>> 20 Aug 2004
Super Mac!
When a newspaper generally follows the government line as slavishly as the Belfast Telegraph does, the articles of Lindy McDowell always provide a useful antidote to propagandistic intoxication. In today's piece, McDowell draws some useful analogies between Gibraltar and Ulster. The Rock has been festooned with Union Flags to commemorate the 300th Anniversary of British rule. Likewise, the streets of Northern Ireland will also be saturated with red, white and blue as the Province's majority community makes its feelings known about Ulster's place in the Union.

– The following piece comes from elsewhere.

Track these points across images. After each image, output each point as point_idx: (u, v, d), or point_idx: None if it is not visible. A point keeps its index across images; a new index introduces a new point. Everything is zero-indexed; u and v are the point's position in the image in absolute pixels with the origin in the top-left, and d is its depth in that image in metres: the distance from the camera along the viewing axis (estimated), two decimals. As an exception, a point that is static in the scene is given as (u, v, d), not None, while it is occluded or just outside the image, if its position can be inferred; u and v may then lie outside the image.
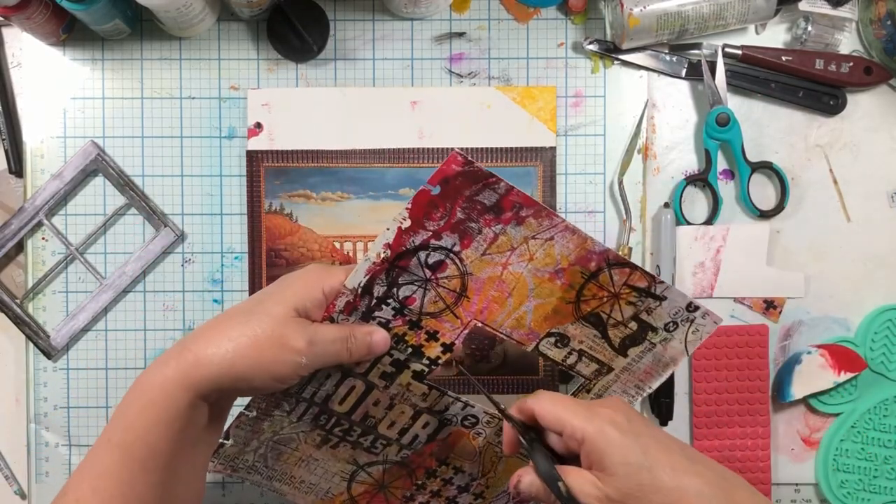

In Gibraltar 99% of the population wishes to remain British. In Northern Ireland it is, unfortunately, less (somewhere in the region of 60% when the average result of innumerable surveys is calculated). Nevertheless, fundamental similarities remain between in two in the juxtaposition of popular will versus irredentist greed. On the Rock, irredentism exists thanks to the anachronistic claims of the Spanish government; in Ulster, it comes courtesy of a selfish, self-indulgent Irish minority who believes that the British State must be overthrown (by whatever means) whilst, simultaneously, demanding undeserved 'rights' from that same state.
Sanctimonious Lefties, who would pour scorn on the justified nationalistic sentiment of the Gibraltarians and Ulster British respectively, argue that the population in Great Britain does not have to resort to such overt displays of patriotism to make the same point. This argument, of course, omits to mention the psychology of constitutional certainty enjoyed on the British mainland. Ergo, if a people's national territory is threatened in any way, the trappings of national identity become much more important and much more obvious. It is no good for the Irish and the Spanish to ridicule the so-called 'siege' mentality prevalent in the aforementioned polities: they are responsible for creating that siege in the first place!